Upon oral administration, abiraterone acetate is rapidly hydrolyzed by esterases to generate the active form, abiraterone. Abiraterone binds to the active site of CYP17A1, blocking its enzymatic activity and reducing androgen production. This mechanism results in decreased serum testosterone levels and suppression of androgen-driven tumor growth. The ability of abiraterone acetate to inhibit extragonadal androgen synthesis distinguishes it from earlier therapies and contributes to its clinical efficacy in advanced prostate cancer.

Abiraterone acetate has been extensively applied in the treatment of metastatic CRPC, both in chemotherapy-naïve patients and those previously treated with docetaxel. Clinical studies have demonstrated that it prolongs overall survival, delays disease progression, and improves quality of life. It is typically administered in combination with prednisone to mitigate mineralocorticoid excess, a side effect resulting from upstream accumulation of steroid precursors due to CYP17A1 inhibition.

The synthesis of abiraterone acetate involves modification of the steroid nucleus, particularly at the C3 position, to introduce the acetate ester group. The structural design retains the 17β-hydroxy-3-keto configuration, which is essential for enzyme recognition and inhibition. Optimization of the steroid scaffold has been crucial to achieving selectivity for CYP17A1 over other cytochrome P450 enzymes, minimizing off-target effects and toxicity.

Beyond its therapeutic application, abiraterone acetate has provided a framework for understanding steroidogenesis inhibition in prostate cancer treatment.

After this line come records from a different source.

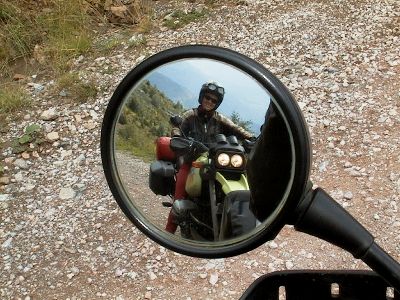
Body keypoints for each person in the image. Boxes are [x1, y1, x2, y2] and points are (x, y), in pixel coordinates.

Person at [165, 81, 254, 233]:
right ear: (201, 97)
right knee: (179, 195)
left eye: (214, 100)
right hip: (192, 160)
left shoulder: (220, 119)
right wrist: (179, 137)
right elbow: (176, 128)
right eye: (207, 97)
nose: (210, 102)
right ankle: (168, 234)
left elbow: (238, 130)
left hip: (215, 161)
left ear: (217, 103)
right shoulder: (190, 115)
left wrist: (253, 139)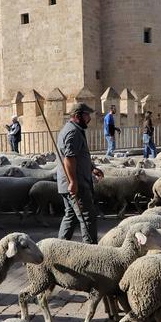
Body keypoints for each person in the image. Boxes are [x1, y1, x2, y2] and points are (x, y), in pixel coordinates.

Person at [55, 103, 103, 244]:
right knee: (87, 217)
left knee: (71, 215)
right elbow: (69, 158)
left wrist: (91, 168)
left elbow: (78, 155)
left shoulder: (73, 129)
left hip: (68, 182)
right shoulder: (73, 132)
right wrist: (73, 182)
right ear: (77, 116)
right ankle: (91, 252)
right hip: (76, 184)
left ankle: (59, 247)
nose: (89, 118)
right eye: (87, 115)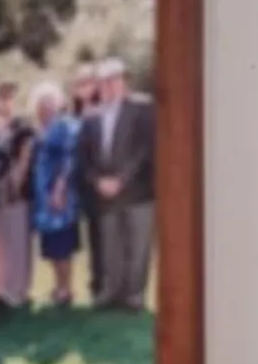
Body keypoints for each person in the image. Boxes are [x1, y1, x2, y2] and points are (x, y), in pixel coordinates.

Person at [84, 59, 160, 311]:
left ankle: (134, 295)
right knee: (111, 246)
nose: (109, 85)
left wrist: (121, 180)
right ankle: (111, 292)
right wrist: (98, 181)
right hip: (105, 193)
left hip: (138, 191)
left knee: (138, 245)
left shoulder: (143, 107)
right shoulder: (91, 115)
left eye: (114, 79)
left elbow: (145, 149)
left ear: (123, 81)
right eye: (104, 81)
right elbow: (83, 157)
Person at [28, 84, 84, 308]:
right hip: (43, 197)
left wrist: (60, 188)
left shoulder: (65, 125)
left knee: (63, 242)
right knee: (51, 244)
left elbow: (70, 158)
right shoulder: (40, 128)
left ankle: (66, 288)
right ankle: (57, 286)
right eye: (42, 104)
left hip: (59, 193)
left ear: (59, 103)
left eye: (50, 102)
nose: (46, 107)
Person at [0, 81, 37, 312]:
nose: (5, 101)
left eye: (9, 97)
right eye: (1, 97)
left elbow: (26, 153)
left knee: (18, 239)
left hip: (16, 188)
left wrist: (17, 179)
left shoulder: (23, 124)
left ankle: (19, 291)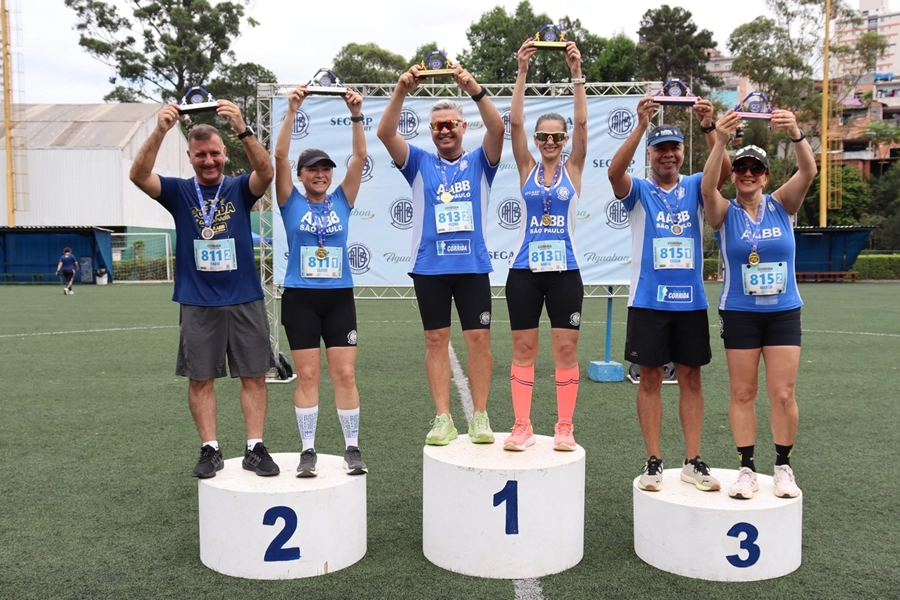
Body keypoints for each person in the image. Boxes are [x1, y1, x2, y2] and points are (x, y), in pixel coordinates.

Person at [129, 99, 279, 479]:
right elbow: (138, 175)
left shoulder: (239, 189)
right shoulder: (178, 191)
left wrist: (243, 128)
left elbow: (267, 171)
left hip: (244, 296)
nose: (208, 161)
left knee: (254, 375)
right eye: (200, 155)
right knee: (200, 378)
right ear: (190, 156)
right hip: (198, 301)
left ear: (225, 153)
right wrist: (161, 129)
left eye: (214, 153)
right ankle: (210, 448)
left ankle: (254, 447)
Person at [377, 61, 504, 446]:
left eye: (451, 124)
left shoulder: (481, 160)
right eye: (438, 125)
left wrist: (473, 88)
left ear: (463, 127)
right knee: (435, 340)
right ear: (430, 131)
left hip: (472, 265)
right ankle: (443, 418)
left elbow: (498, 128)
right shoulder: (417, 161)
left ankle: (480, 415)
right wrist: (401, 88)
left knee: (479, 340)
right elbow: (384, 133)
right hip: (430, 267)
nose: (445, 130)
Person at [608, 96, 731, 492]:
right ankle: (653, 461)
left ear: (682, 152)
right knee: (650, 379)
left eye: (674, 148)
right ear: (651, 154)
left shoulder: (696, 184)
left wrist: (710, 126)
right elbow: (614, 172)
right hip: (648, 301)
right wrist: (641, 126)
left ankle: (692, 460)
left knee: (692, 378)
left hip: (691, 301)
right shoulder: (640, 189)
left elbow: (725, 170)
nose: (668, 155)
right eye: (660, 149)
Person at [701, 109, 815, 499]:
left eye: (756, 168)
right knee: (743, 393)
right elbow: (705, 190)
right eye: (742, 168)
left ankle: (783, 465)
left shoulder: (783, 204)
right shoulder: (724, 212)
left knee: (783, 393)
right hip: (740, 313)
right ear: (733, 175)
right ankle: (746, 468)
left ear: (766, 175)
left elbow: (809, 172)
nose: (748, 174)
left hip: (783, 311)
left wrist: (797, 133)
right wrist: (718, 140)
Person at [274, 85, 367, 477]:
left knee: (345, 374)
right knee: (308, 375)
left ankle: (352, 448)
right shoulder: (289, 201)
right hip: (300, 298)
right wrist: (293, 110)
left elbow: (360, 157)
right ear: (300, 175)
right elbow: (278, 155)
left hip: (338, 298)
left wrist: (357, 115)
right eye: (312, 168)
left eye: (325, 168)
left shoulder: (343, 198)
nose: (320, 173)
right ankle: (308, 451)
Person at [503, 39, 587, 452]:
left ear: (565, 139)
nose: (550, 142)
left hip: (565, 271)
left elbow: (584, 126)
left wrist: (576, 73)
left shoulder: (573, 167)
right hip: (524, 271)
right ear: (536, 140)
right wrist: (521, 71)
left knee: (566, 346)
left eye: (557, 137)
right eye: (544, 137)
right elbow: (514, 125)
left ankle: (564, 426)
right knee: (523, 346)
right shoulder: (526, 167)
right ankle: (522, 425)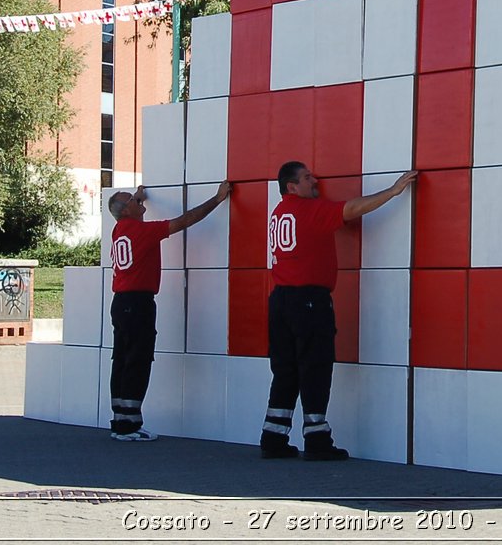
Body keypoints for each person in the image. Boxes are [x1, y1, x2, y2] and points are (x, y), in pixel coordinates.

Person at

It has spurred research into resistance mechanisms, such as upregulation of androgen receptor splice variants, and has encouraged the development of combination therapies to overcome clinical resistance. The compound is also used as a model for designing other selective steroidogenesis inhibitors for endocrine-related diseases.

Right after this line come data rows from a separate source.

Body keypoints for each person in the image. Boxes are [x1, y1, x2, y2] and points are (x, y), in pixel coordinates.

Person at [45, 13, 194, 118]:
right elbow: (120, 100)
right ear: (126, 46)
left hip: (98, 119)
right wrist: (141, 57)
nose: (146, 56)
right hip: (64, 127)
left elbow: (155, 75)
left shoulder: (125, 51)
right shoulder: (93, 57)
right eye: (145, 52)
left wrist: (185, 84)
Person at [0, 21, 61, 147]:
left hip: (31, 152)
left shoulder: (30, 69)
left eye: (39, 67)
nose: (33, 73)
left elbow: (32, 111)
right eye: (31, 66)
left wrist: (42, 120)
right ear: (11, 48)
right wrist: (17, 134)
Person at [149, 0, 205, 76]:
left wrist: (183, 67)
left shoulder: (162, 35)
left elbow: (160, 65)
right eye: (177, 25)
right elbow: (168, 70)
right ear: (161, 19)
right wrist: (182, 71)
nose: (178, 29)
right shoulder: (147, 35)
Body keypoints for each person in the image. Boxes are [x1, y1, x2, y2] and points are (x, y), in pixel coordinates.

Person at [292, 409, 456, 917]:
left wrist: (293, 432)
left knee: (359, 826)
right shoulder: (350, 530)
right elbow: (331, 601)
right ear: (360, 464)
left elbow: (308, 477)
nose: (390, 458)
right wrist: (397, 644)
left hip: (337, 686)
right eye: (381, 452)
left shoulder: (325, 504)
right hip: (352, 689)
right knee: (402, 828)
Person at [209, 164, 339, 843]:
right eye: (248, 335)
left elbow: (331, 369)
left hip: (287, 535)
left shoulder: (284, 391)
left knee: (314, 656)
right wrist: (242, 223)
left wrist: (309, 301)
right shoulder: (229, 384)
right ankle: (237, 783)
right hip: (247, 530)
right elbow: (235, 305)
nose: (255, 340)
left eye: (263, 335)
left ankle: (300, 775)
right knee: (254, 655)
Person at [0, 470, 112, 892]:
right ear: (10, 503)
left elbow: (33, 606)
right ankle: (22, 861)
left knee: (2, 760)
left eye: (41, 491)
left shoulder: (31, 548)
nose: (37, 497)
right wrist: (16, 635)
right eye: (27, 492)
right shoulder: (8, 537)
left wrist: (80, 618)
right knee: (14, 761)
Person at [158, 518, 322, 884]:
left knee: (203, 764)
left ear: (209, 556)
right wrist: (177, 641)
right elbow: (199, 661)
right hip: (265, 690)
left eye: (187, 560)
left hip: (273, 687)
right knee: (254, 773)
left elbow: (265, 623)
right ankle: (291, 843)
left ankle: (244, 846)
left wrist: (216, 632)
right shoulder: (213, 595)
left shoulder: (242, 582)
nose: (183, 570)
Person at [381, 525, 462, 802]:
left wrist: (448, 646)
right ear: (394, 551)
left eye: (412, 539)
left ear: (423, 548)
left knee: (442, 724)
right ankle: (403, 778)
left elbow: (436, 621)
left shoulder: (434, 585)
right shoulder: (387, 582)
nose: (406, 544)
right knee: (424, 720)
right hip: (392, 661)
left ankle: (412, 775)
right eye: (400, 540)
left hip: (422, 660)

In addition to oncology, abiraterone acetate has contributed to the broader field of medicinal chemistry, exemplifying the utility of prodrugs, selective enzyme targeting, and rational drug design in addressing unmet clinical needs. Its development underscores the importance of structure-based approaches and pharmacokinetic optimization in creating therapeutically effective and safe compounds for complex diseases like prostate cancer.